• **DATASET RECORDS**

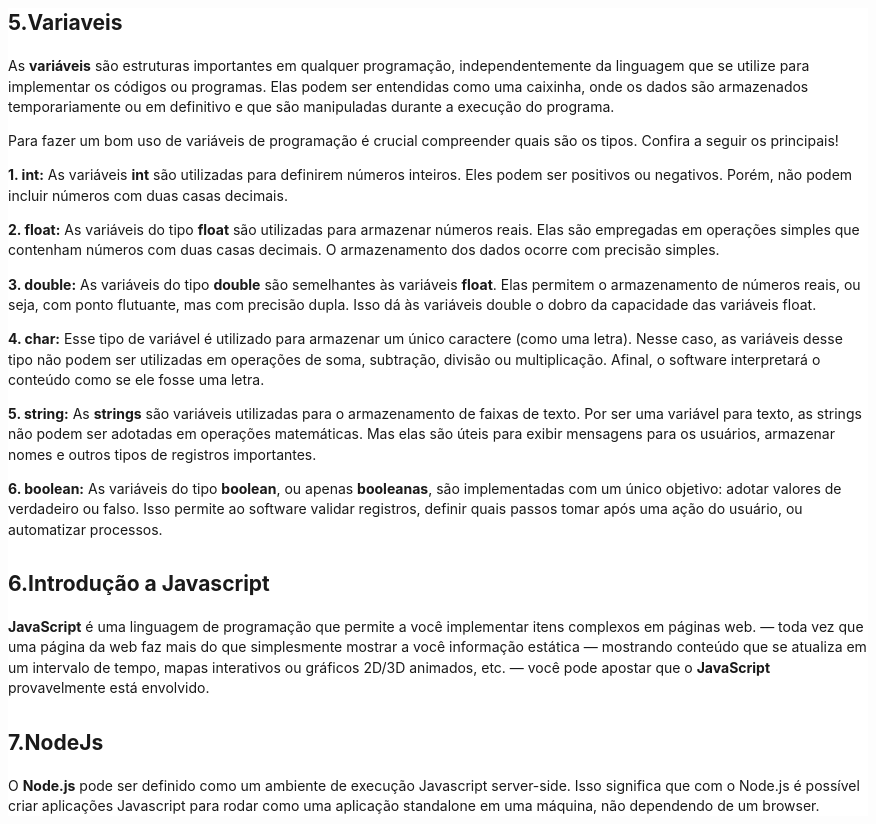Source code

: 
## **5.Variaveis**

As **variáveis** são estruturas importantes em qualquer programação, independentemente da linguagem que se utilize para implementar os códigos ou programas. Elas podem ser entendidas como uma caixinha, onde os dados são armazenados temporariamente ou em definitivo e que são manipuladas durante a execução do programa.

Para fazer um bom uso de variáveis de programação é crucial compreender quais são os tipos. Confira a seguir os principais!

**1. int:**
As variáveis **int** são utilizadas para definirem números inteiros. Eles podem ser positivos ou negativos. Porém, não podem incluir números com duas casas decimais.

**2. float:**
As variáveis do tipo **float** são utilizadas para armazenar números reais. Elas são empregadas em operações simples que contenham números com duas casas decimais. O armazenamento dos dados ocorre com precisão simples.

**3. double:**
As variáveis do tipo **double** são semelhantes às variáveis **float**. Elas permitem o armazenamento de números reais, ou seja, com ponto flutuante, mas com precisão dupla. Isso dá às variáveis double o dobro da capacidade das variáveis float.

**4. char:**
Esse tipo de variável é utilizado para armazenar um único caractere (como uma letra). Nesse caso, as variáveis desse tipo não podem ser utilizadas em operações de soma, subtração, divisão ou multiplicação. Afinal, o software interpretará o conteúdo como se ele fosse uma letra.

**5. string:**
As **strings** são variáveis utilizadas para o armazenamento de faixas de texto. 
Por ser uma variável para texto, as strings não podem ser adotadas em operações matemáticas. Mas elas são úteis para exibir mensagens para os usuários, armazenar nomes e outros tipos de registros importantes.

**6. boolean:**
As variáveis do tipo **boolean**, ou apenas **booleanas**, são implementadas com um único objetivo: adotar valores de verdadeiro ou falso. Isso permite ao software validar registros, definir quais passos tomar após uma ação do usuário, ou automatizar processos.



## **6.Introdução a Javascript**

**JavaScript** é uma linguagem de programação que permite a você implementar itens complexos em páginas web. — toda vez que uma página da web faz mais do que simplesmente mostrar a você informação estática — mostrando conteúdo que se atualiza em um intervalo de tempo, mapas interativos ou gráficos 2D/3D animados, etc. — você pode apostar que o **JavaScript** provavelmente está envolvido.
## **7.NodeJs**

O **Node.js** pode ser definido como um ambiente de execução Javascript server-side. Isso significa que com o Node.js é possível criar aplicações Javascript para rodar como uma aplicação standalone em uma máquina, não dependendo de um browser.
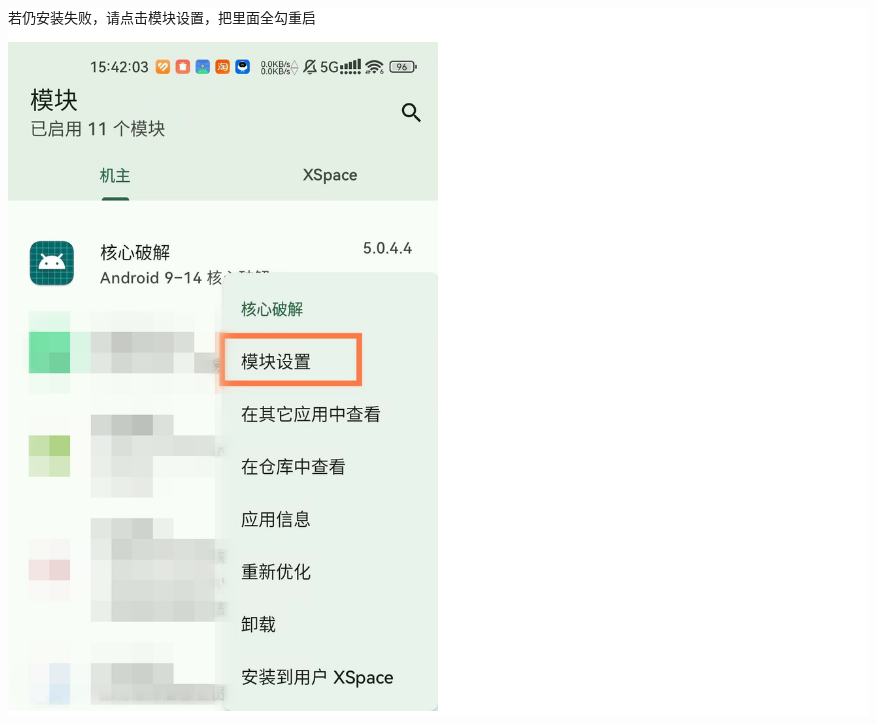 若仍安装失败，请点击模块设置，把里面全勾重启

<img src="/image/core-patch_setting.jpg" alt="core-patch_setting" width="50%" />
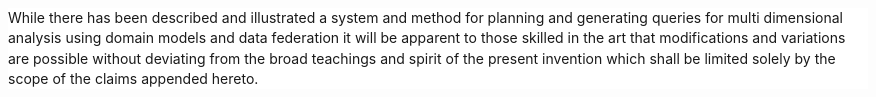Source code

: While there has been described and illustrated a system and method for planning and generating queries for multi dimensional analysis using domain models and data federation it will be apparent to those skilled in the art that modifications and variations are possible without deviating from the broad teachings and spirit of the present invention which shall be limited solely by the scope of the claims appended hereto.

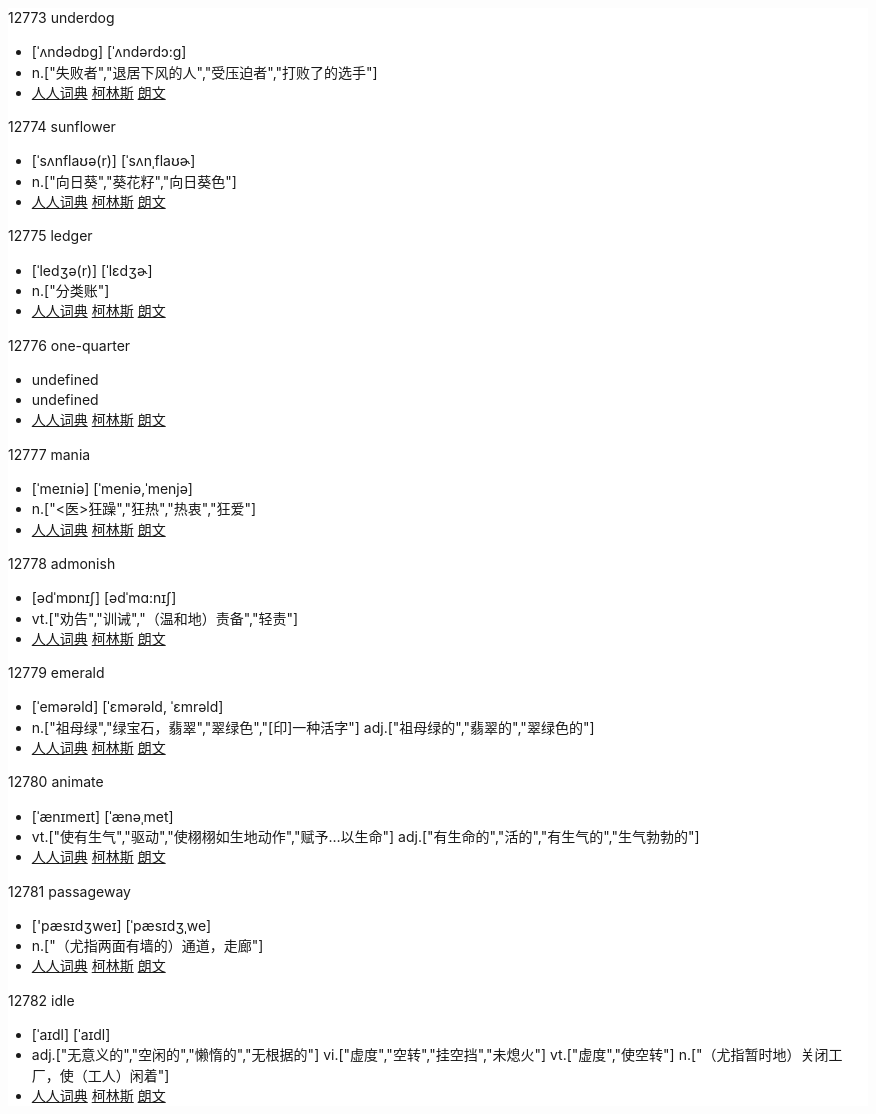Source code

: 12773 underdog 
- [ˈʌndədɒg]  [ˈʌndərdɔ:g] 
- n.["失败者","退居下风的人","受压迫者","打败了的选手"]   
- [人人词典](https://www.91dict.com/words?w=underdog) [柯林斯](https://www.collinsdictionary.com/zh/dictionary/english/underdog) [朗文](https://www.ldoceonline.com/dictionary/underdog) 

12774 sunflower 
- [ˈsʌnflaʊə(r)]  [ˈsʌnˌflaʊɚ] 
- n.["向日葵","葵花籽","向日葵色"]   
- [人人词典](https://www.91dict.com/words?w=sunflower) [柯林斯](https://www.collinsdictionary.com/zh/dictionary/english/sunflower) [朗文](https://www.ldoceonline.com/dictionary/sunflower) 

12775 ledger 
- [ˈledʒə(r)]  [ˈlɛdʒɚ] 
- n.["分类账"]   
- [人人词典](https://www.91dict.com/words?w=ledger) [柯林斯](https://www.collinsdictionary.com/zh/dictionary/english/ledger) [朗文](https://www.ldoceonline.com/dictionary/ledger) 

12776 one-quarter 
- undefined 
- undefined 
- [人人词典](https://www.91dict.com/words?w=one-quarter) [柯林斯](https://www.collinsdictionary.com/zh/dictionary/english/one-quarter) [朗文](https://www.ldoceonline.com/dictionary/one-quarter) 

12777 mania 
- [ˈmeɪniə]  [ˈmeniə,ˈmenjə] 
- n.["<医>狂躁","狂热","热衷","狂爱"]   
- [人人词典](https://www.91dict.com/words?w=mania) [柯林斯](https://www.collinsdictionary.com/zh/dictionary/english/mania) [朗文](https://www.ldoceonline.com/dictionary/mania) 

12778 admonish 
- [ədˈmɒnɪʃ]  [ədˈmɑ:nɪʃ] 
- vt.["劝告","训诫","（温和地）责备","轻责"]   
- [人人词典](https://www.91dict.com/words?w=admonish) [柯林斯](https://www.collinsdictionary.com/zh/dictionary/english/admonish) [朗文](https://www.ldoceonline.com/dictionary/admonish) 

12779 emerald 
- [ˈemərəld]  [ˈɛmərəld, ˈɛmrəld] 
- n.["祖母绿","绿宝石，翡翠","翠绿色","[印]一种活字"]  adj.["祖母绿的","翡翠的","翠绿色的"]   
- [人人词典](https://www.91dict.com/words?w=emerald) [柯林斯](https://www.collinsdictionary.com/zh/dictionary/english/emerald) [朗文](https://www.ldoceonline.com/dictionary/emerald) 

12780 animate 
- [ˈænɪmeɪt]  [ˈænəˌmet] 
- vt.["使有生气","驱动","使栩栩如生地动作","赋予…以生命"]  adj.["有生命的","活的","有生气的","生气勃勃的"]   
- [人人词典](https://www.91dict.com/words?w=animate) [柯林斯](https://www.collinsdictionary.com/zh/dictionary/english/animate) [朗文](https://www.ldoceonline.com/dictionary/animate) 

12781 passageway 
- ['pæsɪdʒweɪ]  [ˈpæsɪdʒˌwe] 
- n.["（尤指两面有墙的）通道，走廊"]   
- [人人词典](https://www.91dict.com/words?w=passageway) [柯林斯](https://www.collinsdictionary.com/zh/dictionary/english/passageway) [朗文](https://www.ldoceonline.com/dictionary/passageway) 

12782 idle 
- [ˈaɪdl]  [ˈaɪdl] 
- adj.["无意义的","空闲的","懒惰的","无根据的"]  vi.["虚度","空转","挂空挡","未熄火"]  vt.["虚度","使空转"]  n.["（尤指暂时地）关闭工厂，使（工人）闲着"]   
- [人人词典](https://www.91dict.com/words?w=idle) [柯林斯](https://www.collinsdictionary.com/zh/dictionary/english/idle) [朗文](https://www.ldoceonline.com/dictionary/idle)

• **GOAL OF THE EXERCISE**
Lay out every line of the listing above as a numbered list. Drop the blank lines and leave out the pictures.

• **FINISHED EXERCISE**
1. Source code
2. : 
3. ## **5.Variaveis**
4. As **variáveis** são estruturas importantes em qualquer programação, independentemente da linguagem que se utilize para implementar os códigos ou programas. Elas podem ser entendidas como uma caixinha, onde os dados são armazenados temporariamente ou em definitivo e que são manipuladas durante a execução do programa.
5. Para fazer um bom uso de variáveis de programação é crucial compreender quais são os tipos. Confira a seguir os principais!
6. **1. int:**
7. As variáveis **int** são utilizadas para definirem números inteiros. Eles podem ser positivos ou negativos. Porém, não podem incluir números com duas casas decimais.
8. **2. float:**
9. As variáveis do tipo **float** são utilizadas para armazenar números reais. Elas são empregadas em operações simples que contenham números com duas casas decimais. O armazenamento dos dados ocorre com precisão simples.
10. **3. double:**
11. As variáveis do tipo **double** são semelhantes às variáveis **float**. Elas permitem o armazenamento de números reais, ou seja, com ponto flutuante, mas com precisão dupla. Isso dá às variáveis double o dobro da capacidade das variáveis float.
12. **4. char:**
13. Esse tipo de variável é utilizado para armazenar um único caractere (como uma letra). Nesse caso, as variáveis desse tipo não podem ser utilizadas em operações de soma, subtração, divisão ou multiplicação. Afinal, o software interpretará o conteúdo como se ele fosse uma letra.
14. **5. string:**
15. As **strings** são variáveis utilizadas para o armazenamento de faixas de texto. 
16. Por ser uma variável para texto, as strings não podem ser adotadas em operações matemáticas. Mas elas são úteis para exibir mensagens para os usuários, armazenar nomes e outros tipos de registros importantes.
17. **6. boolean:**
18. As variáveis do tipo **boolean**, ou apenas **booleanas**, são implementadas com um único objetivo: adotar valores de verdadeiro ou falso. Isso permite ao software validar registros, definir quais passos tomar após uma ação do usuário, ou automatizar processos.
19. ## **6.Introdução a Javascript**
20. **JavaScript** é uma linguagem de programação que permite a você implementar itens complexos em páginas web. — toda vez que uma página da web faz mais do que simplesmente mostrar a você informação estática — mostrando conteúdo que se atualiza em um intervalo de tempo, mapas interativos ou gráficos 2D/3D animados, etc. — você pode apostar que o **JavaScript** provavelmente está envolvido.
21. ## **7.NodeJs**
22. O **Node.js** pode ser definido como um ambiente de execução Javascript server-side. Isso significa que com o Node.js é possível criar aplicações Javascript para rodar como uma aplicação standalone em uma máquina, não dependendo de um browser.
23.  若仍安装失败，请点击模块设置，把里面全勾重启
24. <img src="/image/core-patch_setting.jpg" alt="core-patch_setting" width="50%" />
25. Source code
26. : While there has been described and illustrated a system and method for planning and generating queries for multi dimensional analysis using domain models and data federation it will be apparent to those skilled in the art that modifications and variations are possible without deviating from the broad teachings and spirit of the present invention which shall be limited solely by the scope of the claims appended hereto.
27. Source code
28. : 12773 underdog 
29. - [ˈʌndədɒg]  [ˈʌndərdɔ:g] 
30. - n.["失败者","退居下风的人","受压迫者","打败了的选手"]   
31. - [人人词典](https://www.91dict.com/words?w=underdog) [柯林斯](https://www.collinsdictionary.com/zh/dictionary/english/underdog) [朗文](https://www.ldoceonline.com/dictionary/underdog) 
32. 12774 sunflower 
33. - [ˈsʌnflaʊə(r)]  [ˈsʌnˌflaʊɚ] 
34. - n.["向日葵","葵花籽","向日葵色"]   
35. - [人人词典](https://www.91dict.com/words?w=sunflower) [柯林斯](https://www.collinsdictionary.com/zh/dictionary/english/sunflower) [朗文](https://www.ldoceonline.com/dictionary/sunflower) 
36. 12775 ledger 
37. - [ˈledʒə(r)]  [ˈlɛdʒɚ] 
38. - n.["分类账"]   
39. - [人人词典](https://www.91dict.com/words?w=ledger) [柯林斯](https://www.collinsdictionary.com/zh/dictionary/english/ledger) [朗文](https://www.ldoceonline.com/dictionary/ledger) 
40. 12776 one-quarter 
41. - undefined 
42. - undefined 
43. - [人人词典](https://www.91dict.com/words?w=one-quarter) [柯林斯](https://www.collinsdictionary.com/zh/dictionary/english/one-quarter) [朗文](https://www.ldoceonline.com/dictionary/one-quarter) 
44. 12777 mania 
45. - [ˈmeɪniə]  [ˈmeniə,ˈmenjə] 
46. - n.["<医>狂躁","狂热","热衷","狂爱"]   
47. - [人人词典](https://www.91dict.com/words?w=mania) [柯林斯](https://www.collinsdictionary.com/zh/dictionary/english/mania) [朗文](https://www.ldoceonline.com/dictionary/mania) 
48. 12778 admonish 
49. - [ədˈmɒnɪʃ]  [ədˈmɑ:nɪʃ] 
50. - vt.["劝告","训诫","（温和地）责备","轻责"]   
51. - [人人词典](https://www.91dict.com/words?w=admonish) [柯林斯](https://www.collinsdictionary.com/zh/dictionary/english/admonish) [朗文](https://www.ldoceonline.com/dictionary/admonish) 
52. 12779 emerald 
53. - [ˈemərəld]  [ˈɛmərəld, ˈɛmrəld] 
54. - n.["祖母绿","绿宝石，翡翠","翠绿色","[印]一种活字"]  adj.["祖母绿的","翡翠的","翠绿色的"]   
55. - [人人词典](https://www.91dict.com/words?w=emerald) [柯林斯](https://www.collinsdictionary.com/zh/dictionary/english/emerald) [朗文](https://www.ldoceonline.com/dictionary/emerald) 
56. 12780 animate 
57. - [ˈænɪmeɪt]  [ˈænəˌmet] 
58. - vt.["使有生气","驱动","使栩栩如生地动作","赋予…以生命"]  adj.["有生命的","活的","有生气的","生气勃勃的"]   
59. - [人人词典](https://www.91dict.com/words?w=animate) [柯林斯](https://www.collinsdictionary.com/zh/dictionary/english/animate) [朗文](https://www.ldoceonline.com/dictionary/animate) 
60. 12781 passageway 
61. - ['pæsɪdʒweɪ]  [ˈpæsɪdʒˌwe] 
62. - n.["（尤指两面有墙的）通道，走廊"]   
63. - [人人词典](https://www.91dict.com/words?w=passageway) [柯林斯](https://www.collinsdictionary.com/zh/dictionary/english/passageway) [朗文](https://www.ldoceonline.com/dictionary/passageway) 
64. 12782 idle 
65. - [ˈaɪdl]  [ˈaɪdl] 
66. - adj.["无意义的","空闲的","懒惰的","无根据的"]  vi.["虚度","空转","挂空挡","未熄火"]  vt.["虚度","使空转"]  n.["（尤指暂时地）关闭工厂，使（工人）闲着"]   
67. - [人人词典](https://www.91dict.com/words?w=idle) [柯林斯](https://www.collinsdictionary.com/zh/dictionary/english/idle) [朗文](https://www.ldoceonline.com/dictionary/idle)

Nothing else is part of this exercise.